[Libre-soc-bugs] [Bug 713] PartitionedSignal enhancement to add partition-context-aware lengths

bugzilla-daemon at libre-soc.org bugzilla-daemon at libre-soc.org
Thu Oct 14 22:05:24 BST 2021


--- Comment #115 from Jacob Lifshay <programmerjake at gmail.com> ---
(In reply to Luke Kenneth Casson Leighton from comment #110)
> (In reply to Jacob Lifshay from comment #87)
> > And I agree with her there, nmigen has always been scalar,
> not being funny:
> stating that you agree with whitequark is actually very dangerous
> for the project.  it will be used as ammunition to sabotage what we are
> doing.
> > where each Value
> > is a single value, not a list of values. Basically everybody expects
> > nmigen's Value to be a scalar. If you insist on rewriting nmigen to change
> > that fundamental assumption, you'll end up with a different language, 
> no, false.  did we design totally new Power ISA Scalar v3.0B because of
> SVP64?

nope, but SVP64 instructions *are* encoded differently (they have a svp64
prefix), which is just like the renaming i'm advocating for.

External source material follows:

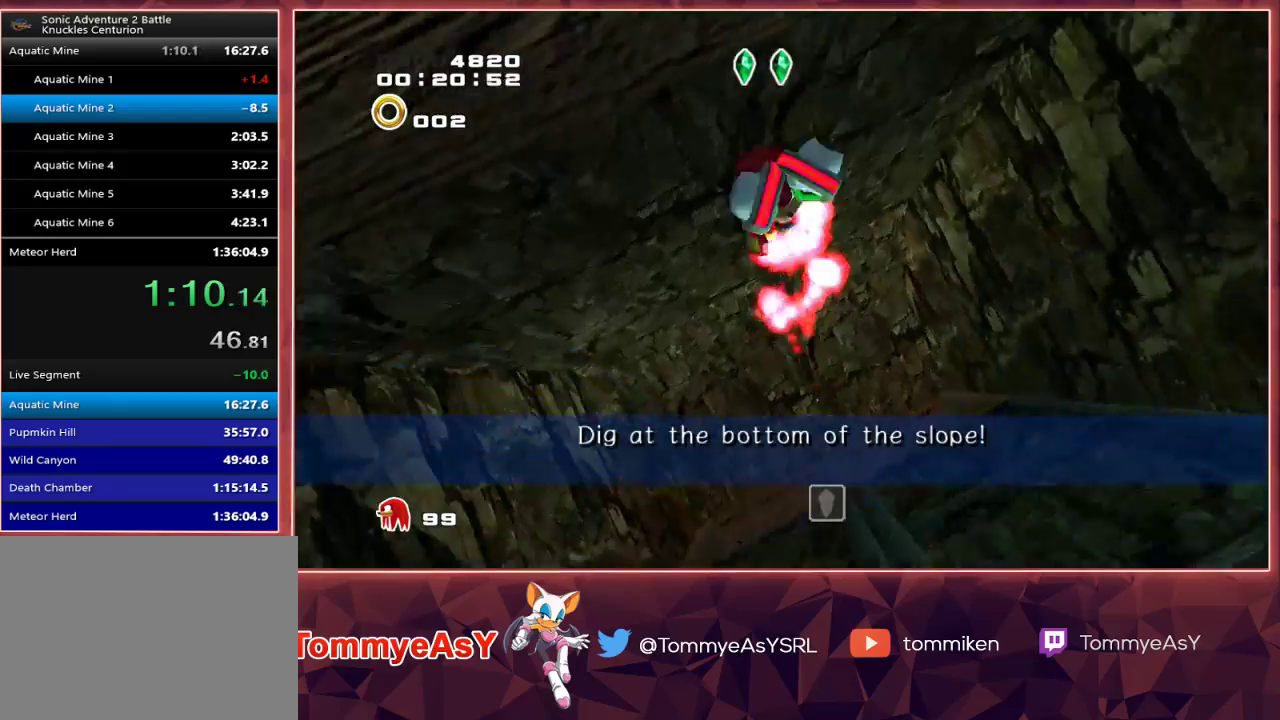
{"buttons": ["CROSS"], "left_stick": "down", "right_stick": "center", "events": [[333, "left_stick", "down"], [367, "CROSS", "down"], [450, "CROSS", "up"], [483, "CROSS", "down"]]}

By renaming, that
could be something like:
from simd_nmigen import Signal, Module, Value, Shape
> this is the exact same thing.
> the entirety of the nmigen language *becomes* vectorised...

This only works if *every* property of our new types that nmigen inspects
(including Shape.width and Signal's inputs being `Shape.cast`ed) behaves
exactly like how nmigen expects, which isn't the case currently since you
picked Shape.width to be full-simd-width instead of element width, among other

> > Well, I'm saying your 90% of the way there, but the last 10% of abstraction
> > is the harder part...
> it's actually been pretty easy, just a hell of a lot of work (and to
> be honest i am annoyed that, again, you haven't helped with Cat, Repl,
> Part, or any of the recent additions, which i asked you to help with)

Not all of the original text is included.